Categories: Meditations

While most of us have been paying attention to sports and the political drama in Washington, a quiet medical revolution has been taking place.  Since the sequencing of the human genome about 20 years ago, medical researchers have been using this newfound understanding to develop treatments for genetic disorders.  These treatments employ what is known as gene editing.  Gene editing involves the use of a virus or some other vector to remove a harmful mutation from a patient’s DNA and replace it with genes that will function correctly.

As abstract as this sounds, its consequences have been profound.  This year alone, the FDA has approved genetic therapies for spinal muscular atrophy and cystic fibrosis.  I know Christians whose children suffer from these afflictions.  They are burdened both with the care of a medically fragile child (which is far more time-consuming and expensive than most of us can imagine) and, often, with the knowledge that their child’s disorder will lead to premature death.  For those in such a position, the appearance of these transformative therapies must seem like a miraculous dawn of hope.

However, some brethren are uneasy with the moral and spiritual implications of genetic editing.  Once we start monkeying around with DNA, haven’t we trespassed into areas that properly belong to God?  Aren’t we defying His will?  Also, how do we draw the line between genetic editing for these reasons and genetic editing for any reason?  What’s the difference between curing SMA and creating a future NBA All-Star?

To answer these questions, I think we must consider the events of the first three chapters of Genesis.  When God created Adam, he held within his seed the potential to give the vast diversity of mankind that we see across the globe.  Every race, every individual difference, all of those things were part of God’s original intent.  He saw all of them and pronounced them good.  I will never be an NBA All-Star, but I still reflect God’s plan for mankind.
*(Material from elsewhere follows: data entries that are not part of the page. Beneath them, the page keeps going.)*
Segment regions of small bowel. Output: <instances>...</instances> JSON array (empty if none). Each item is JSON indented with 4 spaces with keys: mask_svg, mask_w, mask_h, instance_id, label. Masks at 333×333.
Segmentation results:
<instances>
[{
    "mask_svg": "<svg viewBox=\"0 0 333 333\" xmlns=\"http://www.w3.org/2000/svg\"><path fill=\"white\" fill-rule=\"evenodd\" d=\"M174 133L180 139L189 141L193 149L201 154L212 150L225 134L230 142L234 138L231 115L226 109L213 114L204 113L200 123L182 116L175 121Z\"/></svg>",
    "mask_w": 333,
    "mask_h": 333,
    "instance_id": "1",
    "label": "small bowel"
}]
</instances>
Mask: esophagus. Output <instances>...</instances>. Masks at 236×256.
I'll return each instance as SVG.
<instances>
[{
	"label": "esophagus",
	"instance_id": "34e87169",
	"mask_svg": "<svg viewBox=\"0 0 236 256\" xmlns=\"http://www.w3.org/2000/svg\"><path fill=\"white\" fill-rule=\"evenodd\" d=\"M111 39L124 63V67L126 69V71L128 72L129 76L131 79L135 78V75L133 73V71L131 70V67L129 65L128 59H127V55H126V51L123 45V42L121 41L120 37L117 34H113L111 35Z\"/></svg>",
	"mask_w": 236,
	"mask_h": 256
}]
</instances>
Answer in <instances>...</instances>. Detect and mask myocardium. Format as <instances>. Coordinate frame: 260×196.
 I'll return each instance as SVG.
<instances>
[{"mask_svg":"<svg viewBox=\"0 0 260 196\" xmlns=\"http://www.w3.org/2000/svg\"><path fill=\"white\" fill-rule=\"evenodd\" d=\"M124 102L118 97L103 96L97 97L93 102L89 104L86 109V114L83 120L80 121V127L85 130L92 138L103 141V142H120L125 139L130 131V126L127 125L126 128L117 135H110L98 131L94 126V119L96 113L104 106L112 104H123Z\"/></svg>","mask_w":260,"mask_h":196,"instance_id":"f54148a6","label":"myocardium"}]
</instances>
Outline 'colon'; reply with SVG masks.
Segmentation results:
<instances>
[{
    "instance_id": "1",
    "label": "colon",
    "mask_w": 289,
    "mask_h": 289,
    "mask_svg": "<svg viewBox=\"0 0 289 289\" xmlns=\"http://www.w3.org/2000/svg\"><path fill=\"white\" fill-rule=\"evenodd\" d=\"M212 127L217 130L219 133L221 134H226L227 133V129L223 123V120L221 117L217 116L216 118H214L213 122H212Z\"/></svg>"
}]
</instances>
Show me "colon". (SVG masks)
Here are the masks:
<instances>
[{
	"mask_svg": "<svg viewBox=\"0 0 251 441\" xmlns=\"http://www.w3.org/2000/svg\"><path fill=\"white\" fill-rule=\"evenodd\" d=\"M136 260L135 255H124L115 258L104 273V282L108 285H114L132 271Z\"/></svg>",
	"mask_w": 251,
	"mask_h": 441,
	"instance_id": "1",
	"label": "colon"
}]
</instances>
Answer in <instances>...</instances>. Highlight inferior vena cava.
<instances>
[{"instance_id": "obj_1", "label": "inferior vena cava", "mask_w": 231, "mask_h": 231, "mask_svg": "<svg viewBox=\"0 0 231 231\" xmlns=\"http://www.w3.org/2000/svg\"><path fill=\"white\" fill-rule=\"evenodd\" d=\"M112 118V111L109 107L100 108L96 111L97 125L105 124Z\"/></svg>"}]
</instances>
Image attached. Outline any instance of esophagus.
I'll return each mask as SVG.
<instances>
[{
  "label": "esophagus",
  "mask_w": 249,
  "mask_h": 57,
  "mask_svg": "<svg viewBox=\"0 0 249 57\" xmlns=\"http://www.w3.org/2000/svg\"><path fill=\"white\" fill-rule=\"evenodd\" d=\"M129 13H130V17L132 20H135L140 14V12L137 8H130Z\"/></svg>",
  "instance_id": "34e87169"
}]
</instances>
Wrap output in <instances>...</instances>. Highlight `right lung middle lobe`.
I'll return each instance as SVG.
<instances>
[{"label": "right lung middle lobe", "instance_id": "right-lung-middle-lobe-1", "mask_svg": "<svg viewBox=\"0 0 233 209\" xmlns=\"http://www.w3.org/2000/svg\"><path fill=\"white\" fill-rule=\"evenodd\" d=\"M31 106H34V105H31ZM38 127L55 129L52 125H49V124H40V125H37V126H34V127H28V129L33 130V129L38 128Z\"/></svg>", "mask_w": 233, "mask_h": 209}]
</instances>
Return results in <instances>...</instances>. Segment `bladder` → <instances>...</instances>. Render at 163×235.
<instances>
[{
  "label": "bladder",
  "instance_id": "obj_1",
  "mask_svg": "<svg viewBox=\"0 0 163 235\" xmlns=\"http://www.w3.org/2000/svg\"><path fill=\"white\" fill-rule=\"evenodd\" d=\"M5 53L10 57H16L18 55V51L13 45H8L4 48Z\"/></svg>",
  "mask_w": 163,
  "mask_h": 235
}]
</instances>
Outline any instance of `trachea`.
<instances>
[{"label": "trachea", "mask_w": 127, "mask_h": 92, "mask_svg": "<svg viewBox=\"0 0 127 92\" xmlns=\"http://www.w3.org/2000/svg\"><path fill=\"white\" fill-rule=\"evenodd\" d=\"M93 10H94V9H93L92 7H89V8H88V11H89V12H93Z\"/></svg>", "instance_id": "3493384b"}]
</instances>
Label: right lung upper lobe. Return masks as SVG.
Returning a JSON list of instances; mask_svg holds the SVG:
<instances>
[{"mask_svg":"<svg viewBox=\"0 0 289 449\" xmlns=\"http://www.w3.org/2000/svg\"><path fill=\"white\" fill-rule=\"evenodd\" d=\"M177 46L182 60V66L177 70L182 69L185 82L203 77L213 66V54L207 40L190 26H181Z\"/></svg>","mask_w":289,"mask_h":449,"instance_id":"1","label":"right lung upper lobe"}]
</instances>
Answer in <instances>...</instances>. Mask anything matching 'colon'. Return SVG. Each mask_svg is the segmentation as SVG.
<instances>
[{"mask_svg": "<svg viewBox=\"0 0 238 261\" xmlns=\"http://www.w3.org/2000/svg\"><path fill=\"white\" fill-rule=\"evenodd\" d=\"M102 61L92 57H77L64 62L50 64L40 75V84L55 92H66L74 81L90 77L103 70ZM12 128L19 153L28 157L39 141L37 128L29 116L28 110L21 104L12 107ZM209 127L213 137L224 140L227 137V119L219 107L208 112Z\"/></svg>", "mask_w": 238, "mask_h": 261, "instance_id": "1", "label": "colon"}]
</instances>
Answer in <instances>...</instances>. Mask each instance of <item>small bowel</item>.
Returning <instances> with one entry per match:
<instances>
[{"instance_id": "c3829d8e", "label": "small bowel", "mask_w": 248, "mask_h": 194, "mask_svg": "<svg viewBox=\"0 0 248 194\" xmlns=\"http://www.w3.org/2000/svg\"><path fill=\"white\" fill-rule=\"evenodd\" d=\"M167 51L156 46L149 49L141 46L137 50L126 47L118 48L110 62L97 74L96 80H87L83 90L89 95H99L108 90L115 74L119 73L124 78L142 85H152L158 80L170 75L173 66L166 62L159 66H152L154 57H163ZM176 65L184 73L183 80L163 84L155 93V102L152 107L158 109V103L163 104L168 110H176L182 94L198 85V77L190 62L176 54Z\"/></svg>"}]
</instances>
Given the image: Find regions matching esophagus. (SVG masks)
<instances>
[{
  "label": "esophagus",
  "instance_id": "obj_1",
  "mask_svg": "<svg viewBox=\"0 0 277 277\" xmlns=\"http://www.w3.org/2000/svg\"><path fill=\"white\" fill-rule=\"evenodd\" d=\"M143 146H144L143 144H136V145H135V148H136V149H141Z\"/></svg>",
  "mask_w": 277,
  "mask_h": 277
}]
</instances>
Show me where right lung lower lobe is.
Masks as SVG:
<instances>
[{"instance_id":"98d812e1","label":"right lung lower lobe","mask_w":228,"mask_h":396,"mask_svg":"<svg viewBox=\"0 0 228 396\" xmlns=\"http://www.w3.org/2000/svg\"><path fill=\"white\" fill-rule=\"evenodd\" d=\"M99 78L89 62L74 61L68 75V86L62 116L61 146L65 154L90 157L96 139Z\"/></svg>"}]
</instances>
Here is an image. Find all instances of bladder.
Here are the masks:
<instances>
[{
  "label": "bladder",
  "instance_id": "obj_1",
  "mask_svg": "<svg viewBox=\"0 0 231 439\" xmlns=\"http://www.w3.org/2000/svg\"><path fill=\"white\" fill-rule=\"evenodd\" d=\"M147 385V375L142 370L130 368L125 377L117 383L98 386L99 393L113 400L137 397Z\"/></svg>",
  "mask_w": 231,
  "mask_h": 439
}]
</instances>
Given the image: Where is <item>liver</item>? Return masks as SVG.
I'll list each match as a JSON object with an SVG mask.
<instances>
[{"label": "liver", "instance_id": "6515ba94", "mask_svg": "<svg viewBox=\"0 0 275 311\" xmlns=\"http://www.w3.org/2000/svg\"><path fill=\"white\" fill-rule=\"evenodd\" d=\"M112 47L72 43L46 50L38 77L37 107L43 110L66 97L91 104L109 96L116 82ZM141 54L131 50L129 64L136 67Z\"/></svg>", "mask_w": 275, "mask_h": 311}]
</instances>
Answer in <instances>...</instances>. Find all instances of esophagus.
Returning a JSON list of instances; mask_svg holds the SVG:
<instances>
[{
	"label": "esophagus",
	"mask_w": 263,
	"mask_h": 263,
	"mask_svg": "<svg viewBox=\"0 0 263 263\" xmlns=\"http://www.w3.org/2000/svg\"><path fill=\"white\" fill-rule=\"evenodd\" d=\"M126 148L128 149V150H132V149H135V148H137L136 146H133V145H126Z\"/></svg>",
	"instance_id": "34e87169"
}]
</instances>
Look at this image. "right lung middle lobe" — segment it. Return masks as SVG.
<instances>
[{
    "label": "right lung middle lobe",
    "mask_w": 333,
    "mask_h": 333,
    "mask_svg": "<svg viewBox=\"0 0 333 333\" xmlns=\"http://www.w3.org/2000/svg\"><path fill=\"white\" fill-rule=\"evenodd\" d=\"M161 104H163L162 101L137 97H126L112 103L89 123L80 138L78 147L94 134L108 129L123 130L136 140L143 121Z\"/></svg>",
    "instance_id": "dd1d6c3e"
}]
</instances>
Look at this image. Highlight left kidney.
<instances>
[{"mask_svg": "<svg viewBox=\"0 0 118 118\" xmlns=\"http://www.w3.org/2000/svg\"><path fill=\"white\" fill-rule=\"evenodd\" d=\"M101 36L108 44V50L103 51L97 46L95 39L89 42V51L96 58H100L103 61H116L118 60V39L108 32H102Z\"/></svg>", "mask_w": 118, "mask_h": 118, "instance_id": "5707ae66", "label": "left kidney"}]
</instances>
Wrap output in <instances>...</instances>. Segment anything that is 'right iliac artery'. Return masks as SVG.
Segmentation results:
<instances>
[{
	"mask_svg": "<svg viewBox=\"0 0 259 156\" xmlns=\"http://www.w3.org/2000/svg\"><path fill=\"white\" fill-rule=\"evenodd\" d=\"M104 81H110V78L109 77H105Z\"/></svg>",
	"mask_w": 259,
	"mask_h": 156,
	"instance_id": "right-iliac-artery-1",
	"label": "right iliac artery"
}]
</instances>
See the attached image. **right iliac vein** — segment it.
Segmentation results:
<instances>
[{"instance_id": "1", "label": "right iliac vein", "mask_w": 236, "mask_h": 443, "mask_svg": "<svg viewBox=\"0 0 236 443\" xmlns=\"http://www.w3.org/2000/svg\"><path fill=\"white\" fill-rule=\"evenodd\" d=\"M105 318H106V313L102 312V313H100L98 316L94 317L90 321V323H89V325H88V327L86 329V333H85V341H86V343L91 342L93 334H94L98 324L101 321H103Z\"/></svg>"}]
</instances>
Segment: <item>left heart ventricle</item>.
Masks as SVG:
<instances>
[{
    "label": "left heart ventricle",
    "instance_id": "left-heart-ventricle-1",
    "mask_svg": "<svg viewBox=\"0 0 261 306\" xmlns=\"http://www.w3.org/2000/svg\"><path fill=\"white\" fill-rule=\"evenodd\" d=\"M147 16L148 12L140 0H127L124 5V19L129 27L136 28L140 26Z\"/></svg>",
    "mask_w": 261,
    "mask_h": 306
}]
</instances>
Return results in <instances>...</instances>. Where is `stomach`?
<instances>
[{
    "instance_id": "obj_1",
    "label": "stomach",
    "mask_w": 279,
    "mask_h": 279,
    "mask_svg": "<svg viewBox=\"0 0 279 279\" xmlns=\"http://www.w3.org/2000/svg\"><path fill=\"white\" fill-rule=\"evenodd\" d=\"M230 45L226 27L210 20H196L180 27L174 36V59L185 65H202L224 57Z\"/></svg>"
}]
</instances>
However, genetic disorders appear on the scene not in Genesis 1, but in Genesis 3.  They are part of the curse that Adam’s sin invited.  We die not because our deaths please Him and fulfill His will, but because our rebellion left Him with no other choice.  If the wickedness of Adam’s first, long-lived, descendants was so great that God had to destroy the world with water, how wicked would we become with an eternity to perfect our wickedness?

I am skeptical of efforts to do a better job with God’s creation than He did, but I see no problem with fighting against sickness.  Ultimately, such efforts will prove vain.  Even children who have been relieved from the burden of genetic illness will someday die.  However, if resisting the great enemy of humankind is wrong, then Jesus Himself was wrong.  How many hopeless people did He heal?

Certainly, the technology used in genetic therapy can be abused, but I believe that the therapies themselves are something to celebrate.  In this fallen world, even the innocent often suffer, but when we use understanding and skill to relieve their suffering, it is a godly act.  I rejoice in the hope that genetic therapy offers to Jayden and Abigail and Sam and their families, as well as to many others whom I do not know.  This is a new kind of healing, but it still comes from the One who gives all healing.